- **Provided data**
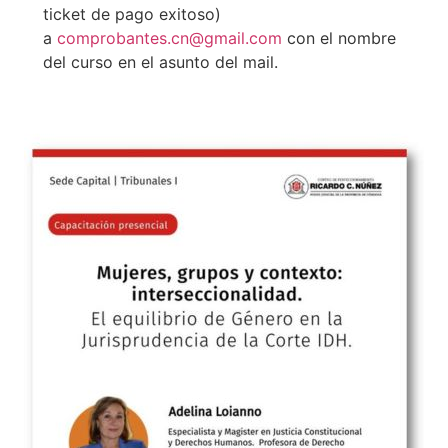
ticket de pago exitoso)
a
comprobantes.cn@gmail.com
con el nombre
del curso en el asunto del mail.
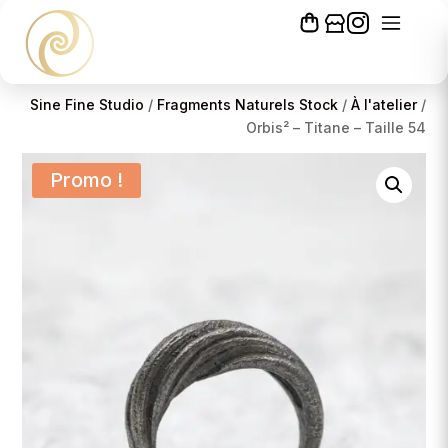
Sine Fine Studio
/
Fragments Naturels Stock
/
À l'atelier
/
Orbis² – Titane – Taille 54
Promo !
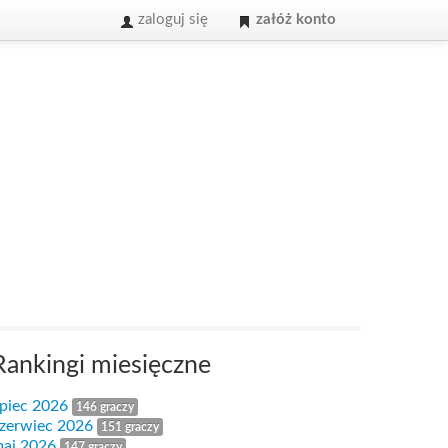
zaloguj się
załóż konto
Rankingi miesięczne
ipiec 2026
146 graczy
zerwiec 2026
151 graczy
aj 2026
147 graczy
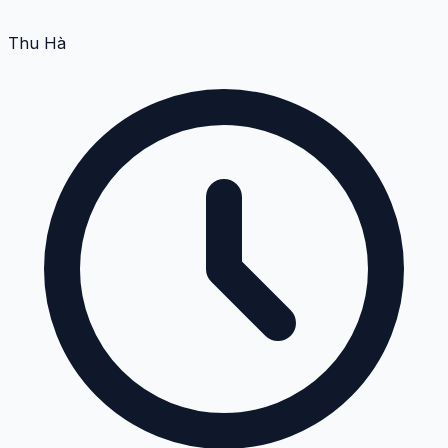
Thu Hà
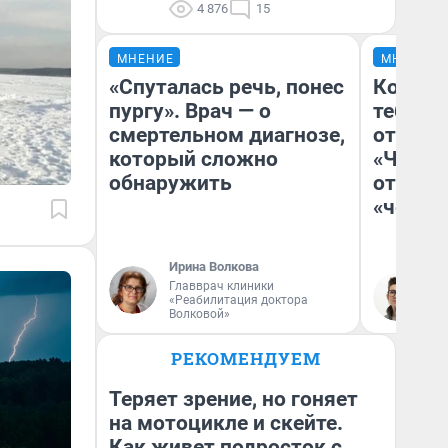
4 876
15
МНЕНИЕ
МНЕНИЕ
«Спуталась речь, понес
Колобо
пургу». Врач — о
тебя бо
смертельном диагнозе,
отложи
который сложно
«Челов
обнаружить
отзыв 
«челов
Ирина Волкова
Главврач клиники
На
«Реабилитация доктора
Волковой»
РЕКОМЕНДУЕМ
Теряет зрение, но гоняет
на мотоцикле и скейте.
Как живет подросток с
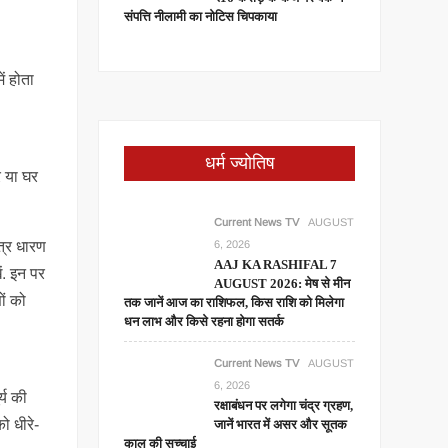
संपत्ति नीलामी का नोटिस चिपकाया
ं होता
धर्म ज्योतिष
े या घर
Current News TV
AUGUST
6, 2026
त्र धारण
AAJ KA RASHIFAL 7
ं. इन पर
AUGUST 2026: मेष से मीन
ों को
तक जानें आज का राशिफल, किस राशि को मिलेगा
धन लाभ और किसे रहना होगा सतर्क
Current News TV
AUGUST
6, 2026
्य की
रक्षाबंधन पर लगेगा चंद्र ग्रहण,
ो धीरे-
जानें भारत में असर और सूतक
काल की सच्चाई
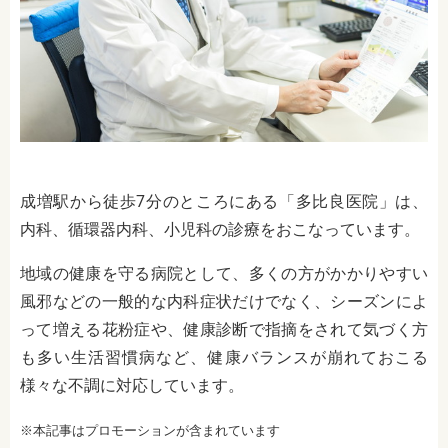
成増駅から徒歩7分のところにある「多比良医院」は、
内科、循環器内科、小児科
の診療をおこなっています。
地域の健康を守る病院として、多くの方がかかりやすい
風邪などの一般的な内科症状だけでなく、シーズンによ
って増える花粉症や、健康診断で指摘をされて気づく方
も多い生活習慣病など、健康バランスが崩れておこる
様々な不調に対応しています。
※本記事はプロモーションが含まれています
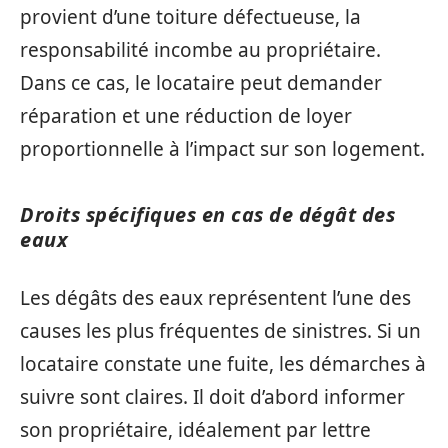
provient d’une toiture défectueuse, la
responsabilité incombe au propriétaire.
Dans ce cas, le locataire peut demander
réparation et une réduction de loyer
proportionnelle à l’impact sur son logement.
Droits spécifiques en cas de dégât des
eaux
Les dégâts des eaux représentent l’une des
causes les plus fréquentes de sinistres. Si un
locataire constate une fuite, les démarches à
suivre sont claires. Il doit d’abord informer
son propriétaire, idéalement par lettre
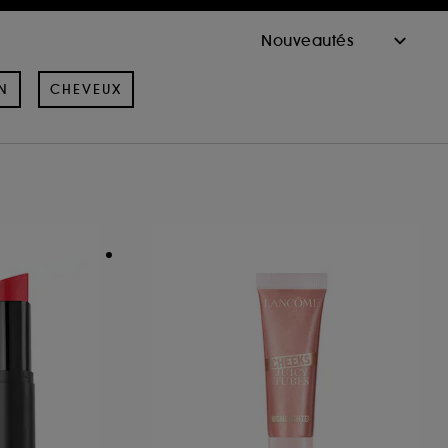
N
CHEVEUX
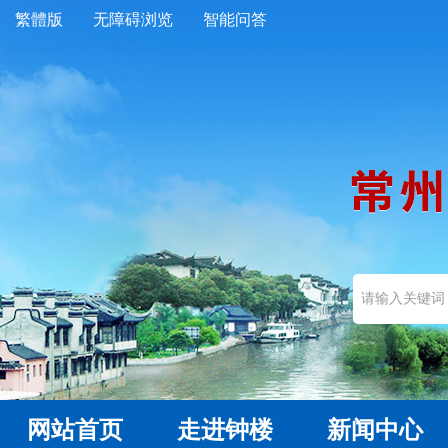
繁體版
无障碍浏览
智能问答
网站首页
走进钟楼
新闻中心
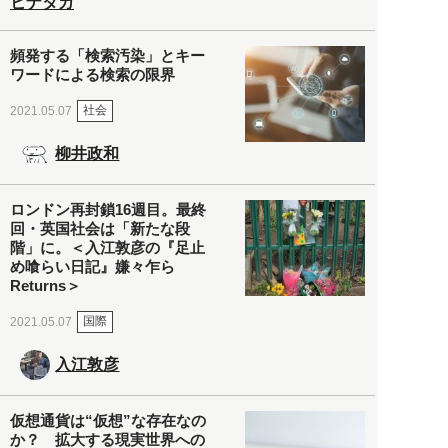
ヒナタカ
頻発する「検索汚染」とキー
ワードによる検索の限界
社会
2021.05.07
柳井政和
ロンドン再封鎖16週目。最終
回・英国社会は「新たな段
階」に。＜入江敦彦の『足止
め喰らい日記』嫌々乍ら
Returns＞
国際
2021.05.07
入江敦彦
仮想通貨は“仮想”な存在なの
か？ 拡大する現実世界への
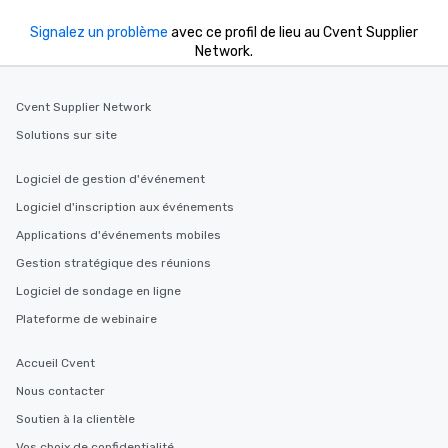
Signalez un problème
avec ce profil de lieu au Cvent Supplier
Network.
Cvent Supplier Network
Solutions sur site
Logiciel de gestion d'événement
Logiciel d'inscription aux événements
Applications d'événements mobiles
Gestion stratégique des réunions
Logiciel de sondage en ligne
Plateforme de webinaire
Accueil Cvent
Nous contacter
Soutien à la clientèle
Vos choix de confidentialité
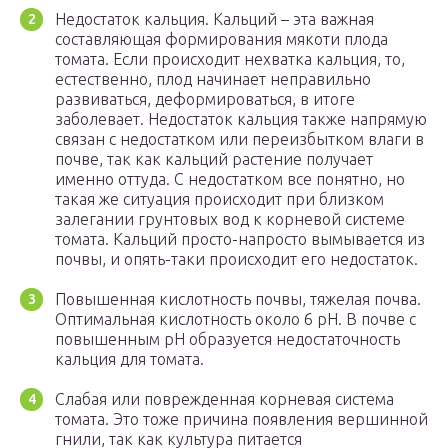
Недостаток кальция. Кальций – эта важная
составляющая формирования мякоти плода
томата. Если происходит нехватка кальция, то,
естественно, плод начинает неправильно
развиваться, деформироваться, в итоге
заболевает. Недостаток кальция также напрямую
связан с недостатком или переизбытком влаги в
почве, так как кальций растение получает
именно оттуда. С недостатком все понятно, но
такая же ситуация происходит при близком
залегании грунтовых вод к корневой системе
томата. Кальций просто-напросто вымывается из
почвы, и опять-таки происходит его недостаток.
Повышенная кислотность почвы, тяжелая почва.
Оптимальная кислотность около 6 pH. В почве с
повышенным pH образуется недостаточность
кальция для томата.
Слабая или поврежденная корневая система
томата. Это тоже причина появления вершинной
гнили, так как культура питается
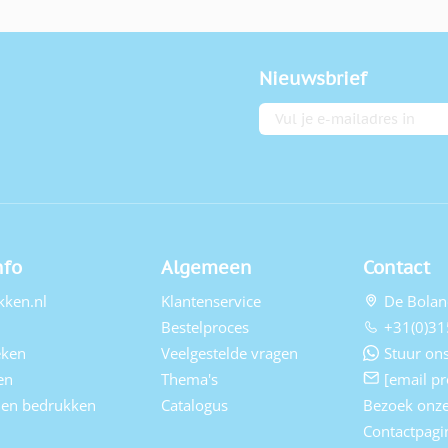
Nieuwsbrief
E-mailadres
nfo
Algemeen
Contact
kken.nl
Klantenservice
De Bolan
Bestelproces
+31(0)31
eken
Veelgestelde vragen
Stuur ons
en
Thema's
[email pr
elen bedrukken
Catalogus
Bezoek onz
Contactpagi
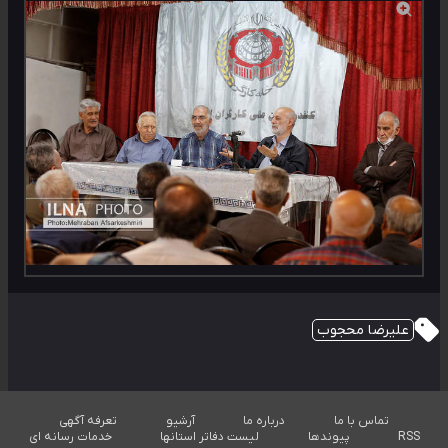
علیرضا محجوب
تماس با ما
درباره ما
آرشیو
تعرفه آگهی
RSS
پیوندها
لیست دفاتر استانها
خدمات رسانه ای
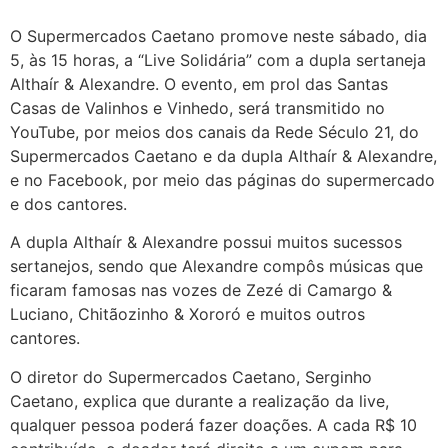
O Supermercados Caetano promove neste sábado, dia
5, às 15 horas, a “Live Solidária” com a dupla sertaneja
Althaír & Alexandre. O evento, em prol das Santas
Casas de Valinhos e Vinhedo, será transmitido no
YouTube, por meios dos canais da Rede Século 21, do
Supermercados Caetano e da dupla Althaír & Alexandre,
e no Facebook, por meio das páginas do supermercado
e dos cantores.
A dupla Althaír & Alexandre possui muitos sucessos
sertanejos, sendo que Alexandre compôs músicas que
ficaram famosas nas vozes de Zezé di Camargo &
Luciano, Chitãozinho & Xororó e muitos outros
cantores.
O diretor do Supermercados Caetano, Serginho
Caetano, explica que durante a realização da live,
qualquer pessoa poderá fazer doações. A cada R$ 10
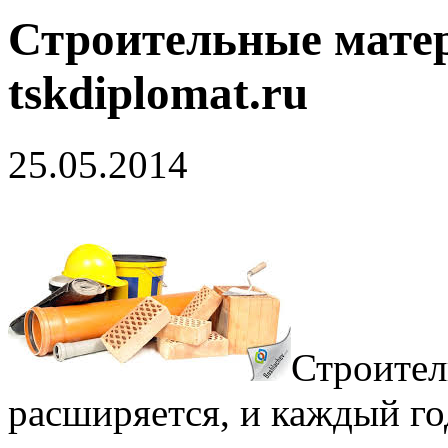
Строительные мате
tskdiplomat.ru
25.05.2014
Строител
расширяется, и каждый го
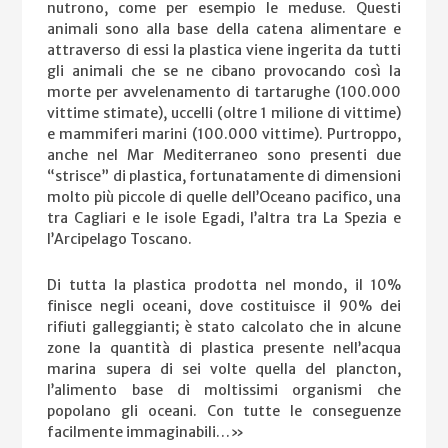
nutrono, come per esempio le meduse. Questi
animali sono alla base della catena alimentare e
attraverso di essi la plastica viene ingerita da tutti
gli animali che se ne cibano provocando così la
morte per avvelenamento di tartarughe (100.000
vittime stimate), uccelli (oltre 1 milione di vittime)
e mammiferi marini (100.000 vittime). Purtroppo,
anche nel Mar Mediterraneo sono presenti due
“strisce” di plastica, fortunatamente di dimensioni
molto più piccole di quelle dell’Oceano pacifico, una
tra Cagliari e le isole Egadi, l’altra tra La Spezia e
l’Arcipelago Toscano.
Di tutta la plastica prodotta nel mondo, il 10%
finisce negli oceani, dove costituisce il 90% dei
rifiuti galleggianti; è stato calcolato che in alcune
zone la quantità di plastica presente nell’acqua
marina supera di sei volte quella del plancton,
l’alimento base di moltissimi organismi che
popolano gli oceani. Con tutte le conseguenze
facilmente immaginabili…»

- **Exercise goal**
Copy the text of all the records above line for line, without changing anything. Leave the pictures out of your answer.

- **Response to this exercise**
ticket de pago exitoso)
a
comprobantes.cn@gmail.com
con el nombre
del curso en el asunto del mail.
Sine Fine Studio
/
Fragments Naturels Stock
/
À l'atelier
/
Orbis² – Titane – Taille 54
Promo !
zaloguj się
załóż konto
Rankingi miesięczne
ipiec 2026
146 graczy
zerwiec 2026
151 graczy
aj 2026
147 graczy
Thu Hà
4 876
15
МНЕНИЕ
МНЕНИЕ
«Спуталась речь, понес
Колобо
пургу». Врач — о
тебя бо
смертельном диагнозе,
отложи
который сложно
«Челов
обнаружить
отзыв 
«челов
Ирина Волкова
Главврач клиники
На
«Реабилитация доктора
Волковой»
РЕКОМЕНДУЕМ
Теряет зрение, но гоняет
на мотоцикле и скейте.
Как живет подросток с
संपत्ति नीलामी का नोटिस चिपकाया
ं होता
धर्म ज्योतिष
े या घर
Current News TV
AUGUST
6, 2026
त्र धारण
AAJ KA RASHIFAL 7
ं. इन पर
AUGUST 2026: मेष से मीन
ों को
तक जानें आज का राशिफल, किस राशि को मिलेगा
धन लाभ और किसे रहना होगा सतर्क
Current News TV
AUGUST
6, 2026
्य की
रक्षाबंधन पर लगेगा चंद्र ग्रहण,
ो धीरे-
जानें भारत में असर और सूतक
काल की सच्चाई
成増駅から徒歩7分のところにある「多比良医院」は、
内科、循環器内科、小児科
の診療をおこなっています。
地域の健康を守る病院として、多くの方がかかりやすい
風邪などの一般的な内科症状だけでなく、シーズンによ
って増える花粉症や、健康診断で指摘をされて気づく方
も多い生活習慣病など、健康バランスが崩れておこる
様々な不調に対応しています。
※本記事はプロモーションが含まれています
provient d’une toiture défectueuse, la
responsabilité incombe au propriétaire.
Dans ce cas, le locataire peut demander
réparation et une réduction de loyer
proportionnelle à l’impact sur son logement.
Droits spécifiques en cas de dégât des
eaux
Les dégâts des eaux représentent l’une des
causes les plus fréquentes de sinistres. Si un
locataire constate une fuite, les démarches à
suivre sont claires. Il doit d’abord informer
son propriétaire, idéalement par lettre
N
CHEVEUX
繁體版
无障碍浏览
智能问答
网站首页
走进钟楼
新闻中心
ヒナタカ
頻発する「検索汚染」とキー
ワードによる検索の限界
社会
2021.05.07
柳井政和
ロンドン再封鎖16週目。最終
回・英国社会は「新たな段
階」に。＜入江敦彦の『足止
め喰らい日記』嫌々乍ら
Returns＞
国際
2021.05.07
入江敦彦
仮想通貨は“仮想”な存在なの
か？ 拡大する現実世界への
Signalez un problème
avec ce profil de lieu au Cvent Supplier
Network.
Cvent Supplier Network
Solutions sur site
Logiciel de gestion d'événement
Logiciel d'inscription aux événements
Applications d'événements mobiles
Gestion stratégique des réunions
Logiciel de sondage en ligne
Plateforme de webinaire
Accueil Cvent
Nous contacter
Soutien à la clientèle
Vos choix de confidentialité
Недостаток кальция. Кальций – эта важная
составляющая формирования мякоти плода
томата. Если происходит нехватка кальция, то,
естественно, плод начинает неправильно
развиваться, деформироваться, в итоге
заболевает. Недостаток кальция также напрямую
связан с недостатком или переизбытком влаги в
почве, так как кальций растение получает
именно оттуда. С недостатком все понятно, но
такая же ситуация происходит при близком
залегании грунтовых вод к корневой системе
томата. Кальций просто-напросто вымывается из
почвы, и опять-таки происходит его недостаток.
Повышенная кислотность почвы, тяжелая почва.
Оптимальная кислотность около 6 pH. В почве с
повышенным pH образуется недостаточность
кальция для томата.
Слабая или поврежденная корневая система
томата. Это тоже причина появления вершинной
гнили, так как культура питается
Nieuwsbrief
E-mailadres
nfo
Algemeen
Contact
kken.nl
Klantenservice
De Bolan
Bestelproces
+31(0)31
eken
Veelgestelde vragen
Stuur ons
en
Thema's
[email pr
elen bedrukken
Catalogus
Bezoek onz
Contactpagi
علیرضا محجوب
تماس با ما
درباره ما
آرشیو
تعرفه آگهی
RSS
پیوندها
لیست دفاتر استانها
خدمات رسانه ای
O Supermercados Caetano promove neste sábado, dia
5, às 15 horas, a “Live Solidária” com a dupla sertaneja
Althaír & Alexandre. O evento, em prol das Santas
Casas de Valinhos e Vinhedo, será transmitido no
YouTube, por meios dos canais da Rede Século 21, do
Supermercados Caetano e da dupla Althaír & Alexandre,
e no Facebook, por meio das páginas do supermercado
e dos cantores.
A dupla Althaír & Alexandre possui muitos sucessos
sertanejos, sendo que Alexandre compôs músicas que
ficaram famosas nas vozes de Zezé di Camargo &
Luciano, Chitãozinho & Xororó e muitos outros
cantores.
O diretor do Supermercados Caetano, Serginho
Caetano, explica que durante a realização da live,
qualquer pessoa poderá fazer doações. A cada R$ 10
Строительные мате
tskdiplomat.ru
25.05.2014
Строител
расширяется, и каждый го
nutrono, come per esempio le meduse. Questi
animali sono alla base della catena alimentare e
attraverso di essi la plastica viene ingerita da tutti
gli animali che se ne cibano provocando così la
morte per avvelenamento di tartarughe (100.000
vittime stimate), uccelli (oltre 1 milione di vittime)
e mammiferi marini (100.000 vittime). Purtroppo,
anche nel Mar Mediterraneo sono presenti due
“strisce” di plastica, fortunatamente di dimensioni
molto più piccole di quelle dell’Oceano pacifico, una
tra Cagliari e le isole Egadi, l’altra tra La Spezia e
l’Arcipelago Toscano.
Di tutta la plastica prodotta nel mondo, il 10%
finisce negli oceani, dove costituisce il 90% dei
rifiuti galleggianti; è stato calcolato che in alcune
zone la quantità di plastica presente nell’acqua
marina supera di sei volte quella del plancton,
l’alimento base di moltissimi organismi che
popolano gli oceani. Con tutte le conseguenze
facilmente immaginabili…»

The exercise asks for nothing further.